Но в то же время он был трус, и в особенности боялся начальства, о котором, по-видимому, с детства составил себе понятие как о чем-то неотразимом. Товарищи знали это и, ненавидя "палача", устроивали, от времени до времени, на него облавы и травли, с таким расчетом, чтобы в решительную минуту можно было прибегнуть к защите начальства. В коридоре, в рекреационной зале, в саду, всегда невдалеке от дремлющего надзирателя, мелюзга собиралась толпой, и с криком: "палач! палач!" приближалась к нему. Заслышав этот крик, "палач" вздрагивал и бежал вперед, сложив руки крестом на груди, выгнув шею и стараясь увлечь толпу подальше. Но навстречу ему бежала другая толпа такой же мелюзги и с тем же криком: "палач! палач!" Тогда он останавливался, с проворством кошки оборачивался назад и выхватывал из толпы первого попавшегося под руку мальчугана.

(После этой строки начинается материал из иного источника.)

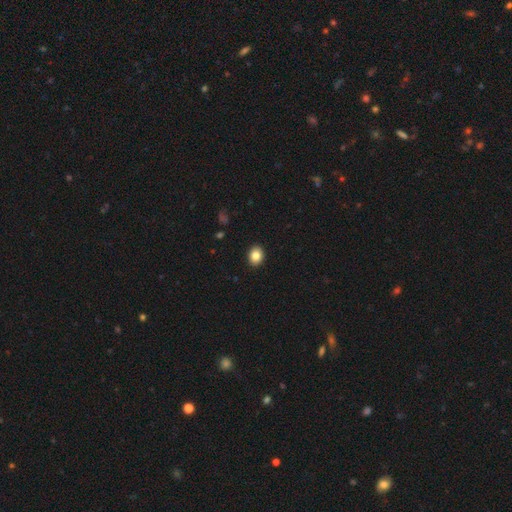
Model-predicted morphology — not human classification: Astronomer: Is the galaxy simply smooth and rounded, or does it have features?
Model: smooth — 84%.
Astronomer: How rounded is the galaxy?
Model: in between — 50% (runner-up: round, 49%).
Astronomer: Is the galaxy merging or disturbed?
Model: none — 91%.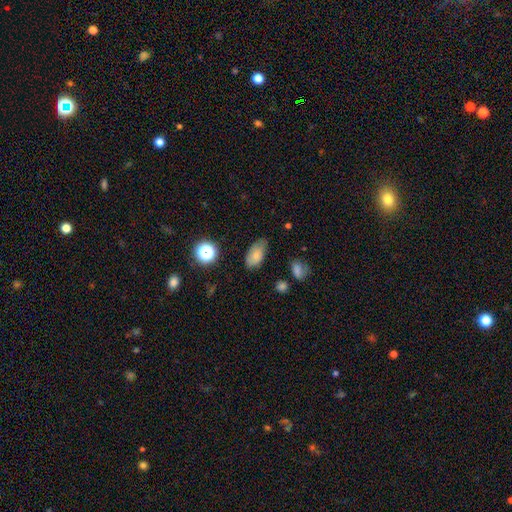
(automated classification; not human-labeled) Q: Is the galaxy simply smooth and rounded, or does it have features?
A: smooth — 77%.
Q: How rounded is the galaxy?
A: in between — 92%.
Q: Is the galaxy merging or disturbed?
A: none — 68%.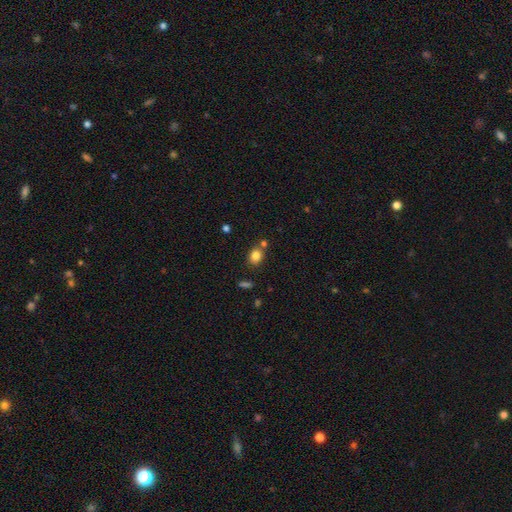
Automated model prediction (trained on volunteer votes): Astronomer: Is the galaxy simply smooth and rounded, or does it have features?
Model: smooth — 83%.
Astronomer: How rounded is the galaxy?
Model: round — 56% (runner-up: in between, 43%).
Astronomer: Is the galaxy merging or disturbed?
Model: none — 72%.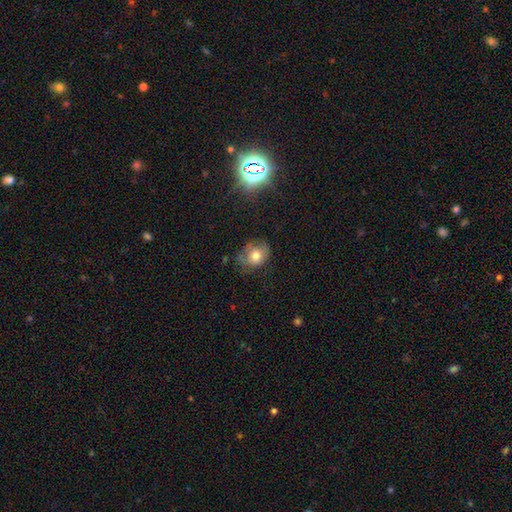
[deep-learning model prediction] smooth-or-featured: smooth: 65% | featured or disk: 24% | star or artifact: 11%
  how-rounded: round: 61% | in between: 38% | cigar-shaped: 1%
  merging: none: 49% | minor disturbance: 31% | major disturbance: 17% | merger: 3%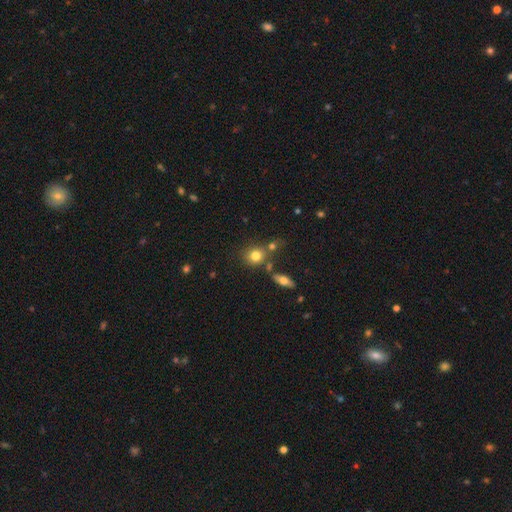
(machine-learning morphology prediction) This appears to be a smooth galaxy with no disk features (79%) that is round (72%). Merging: none (63%).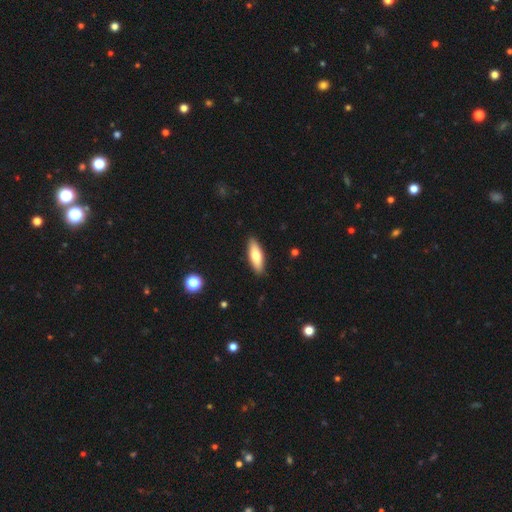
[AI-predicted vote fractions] smooth 73%, featured or disk 21%, star or artifact 6%. Down the decision tree: how rounded — in between (56%); merging — none (90%).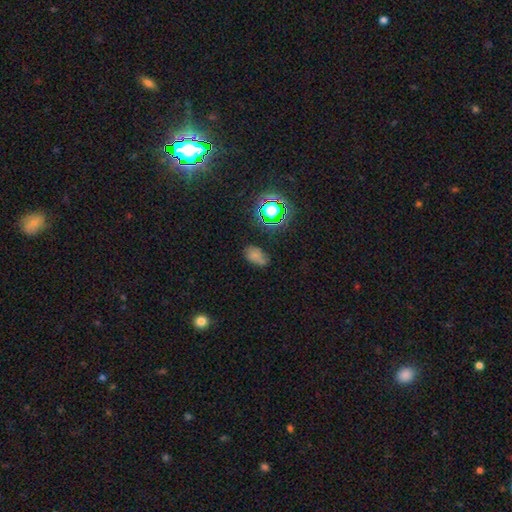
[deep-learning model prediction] smooth 64%, star or artifact 25%, featured or disk 12%. Down the decision tree: how rounded — in between (84%); merging — none (54%).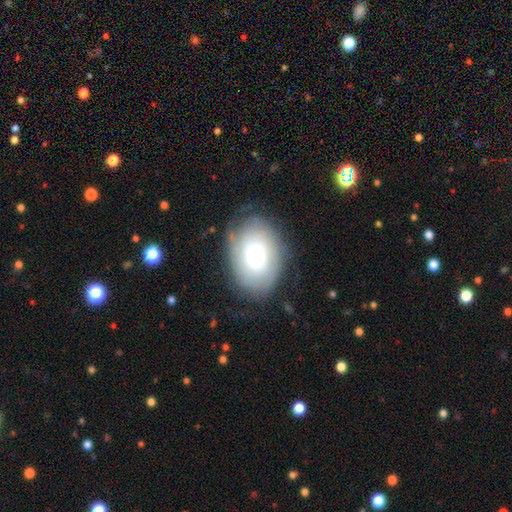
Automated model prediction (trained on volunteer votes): Smooth or featured? Predicted: featured or disk (p=0.46, tied with smooth). Merging? Predicted: none (p=0.69).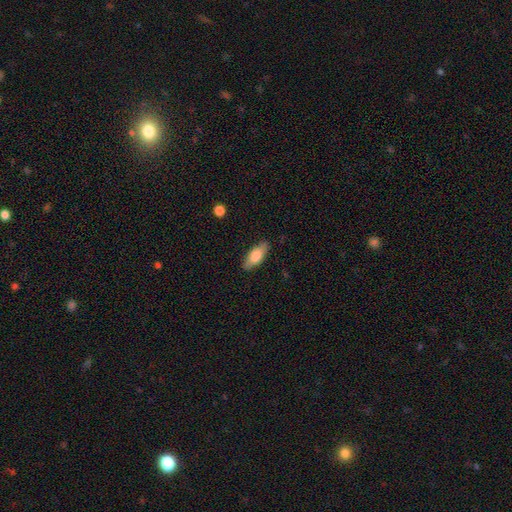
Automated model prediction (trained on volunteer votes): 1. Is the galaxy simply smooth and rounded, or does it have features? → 75% smooth, 18% featured or disk, 6% star or artifact.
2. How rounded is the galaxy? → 76% in between, 22% cigar-shaped, 2% round.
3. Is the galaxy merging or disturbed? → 84% none, 12% minor disturbance, 3% major disturbance, 1% merger.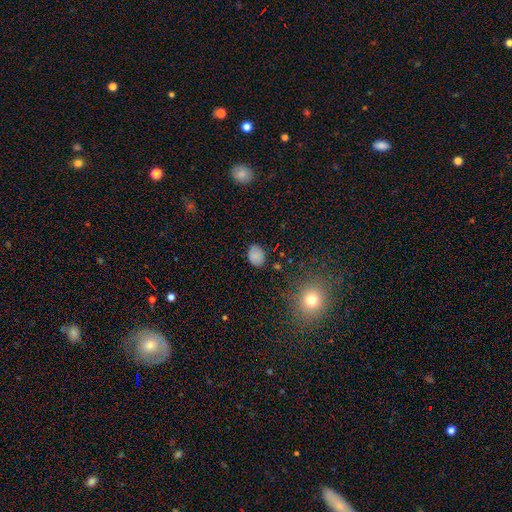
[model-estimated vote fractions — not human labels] Smooth or featured? smooth (83%)
How rounded? in between (64%)
Merging? none (82%)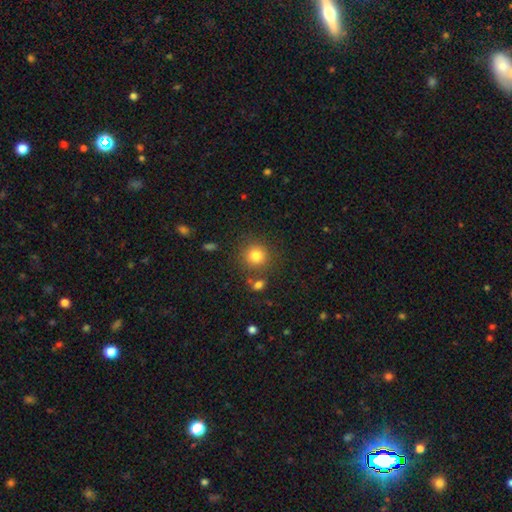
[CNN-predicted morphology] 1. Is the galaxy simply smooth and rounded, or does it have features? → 81% smooth, 12% star or artifact, 7% featured or disk.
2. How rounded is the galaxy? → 90% round, 9% in between, 1% cigar-shaped.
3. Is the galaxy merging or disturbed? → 80% none, 9% minor disturbance, 7% merger, 4% major disturbance.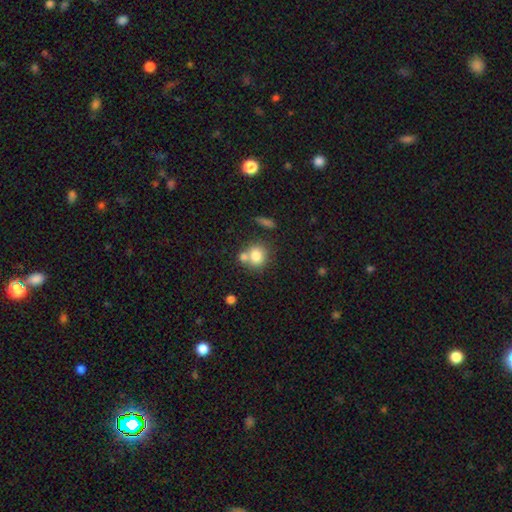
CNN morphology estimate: smooth_or_featured: smooth (p=0.79) [alt: featured or disk p=0.11]
how_rounded: round (p=0.78) [alt: in between p=0.21]
merging: none (p=0.50) [alt: merger p=0.36]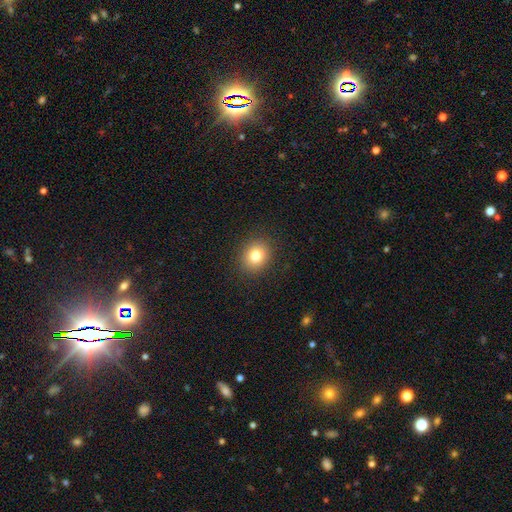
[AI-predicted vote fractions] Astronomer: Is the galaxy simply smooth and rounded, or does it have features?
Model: smooth — 80%.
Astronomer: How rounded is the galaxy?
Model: round — 71%.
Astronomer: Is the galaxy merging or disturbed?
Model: none — 90%.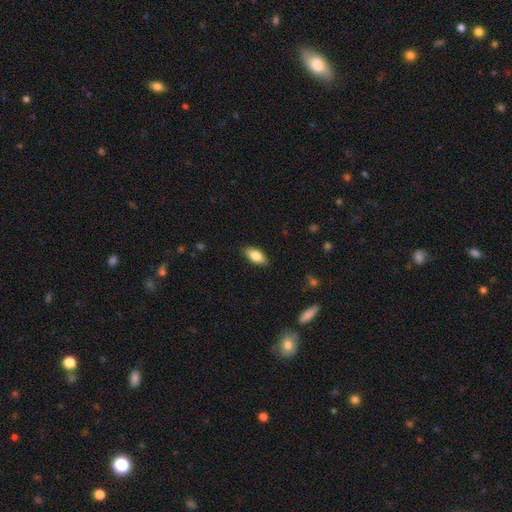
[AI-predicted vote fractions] A smooth galaxy with no disk features (82%) that is in between round and cigar-shaped (89%).

Vote fractions:
- Smooth or featured? smooth: 82% / featured or disk: 12% / star or artifact: 7%
- How rounded? in between: 89% / cigar-shaped: 8% / round: 3%
- Merging? none: 87% / minor disturbance: 10% / major disturbance: 2% / merger: 1%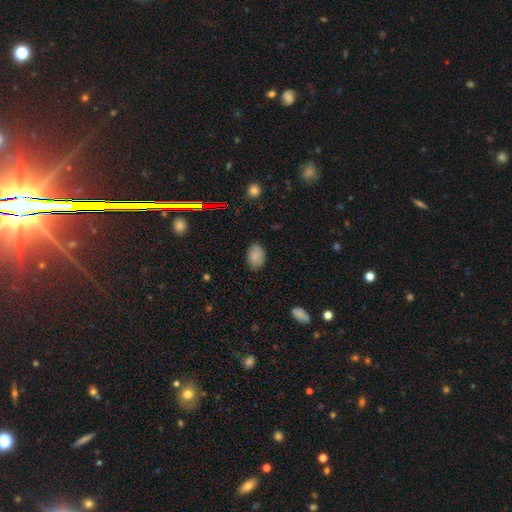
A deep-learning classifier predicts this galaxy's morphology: Q: Smooth or featured?
A: smooth (85%); runner-up: star or artifact (9%)
Q: How rounded?
A: in between (83%); runner-up: round (15%)
Q: Merging?
A: none (82%); runner-up: minor disturbance (14%)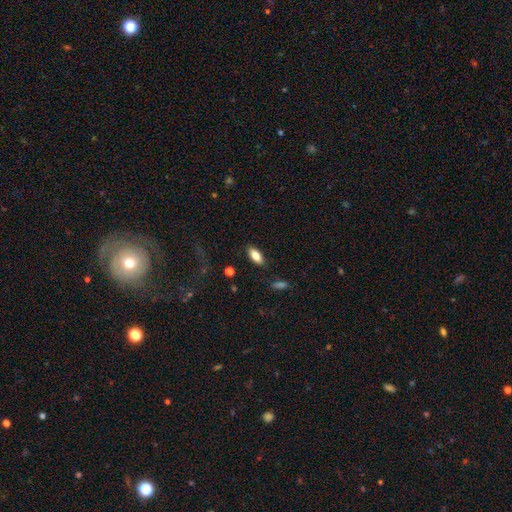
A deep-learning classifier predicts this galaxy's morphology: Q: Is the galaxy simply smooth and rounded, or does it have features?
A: smooth — 82%.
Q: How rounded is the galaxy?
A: in between — 87%.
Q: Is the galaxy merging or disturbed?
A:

Начиналась расправа; весь дрожа и тяжело поводя ноздрями, "палач" вывертывал своему пациенту руку и, шипя, произносил:
- Забью!
И бог знает чем могли бы оканчиваться эти пароксизмы бешенства, если б обезумевшего от ужаса мальчугана не выручал надзиратель.
- A genoux, Khmiloff! a genoux, tete remplie d'immondices! {На колени, Хмылов! на колени, голова, полная гадостей!} - гремел голос надзирателя, и "палач" с какой-то горькой усмешкой отрывался от своей жертвы и угрюмо, но беспрекословно, становился на колени.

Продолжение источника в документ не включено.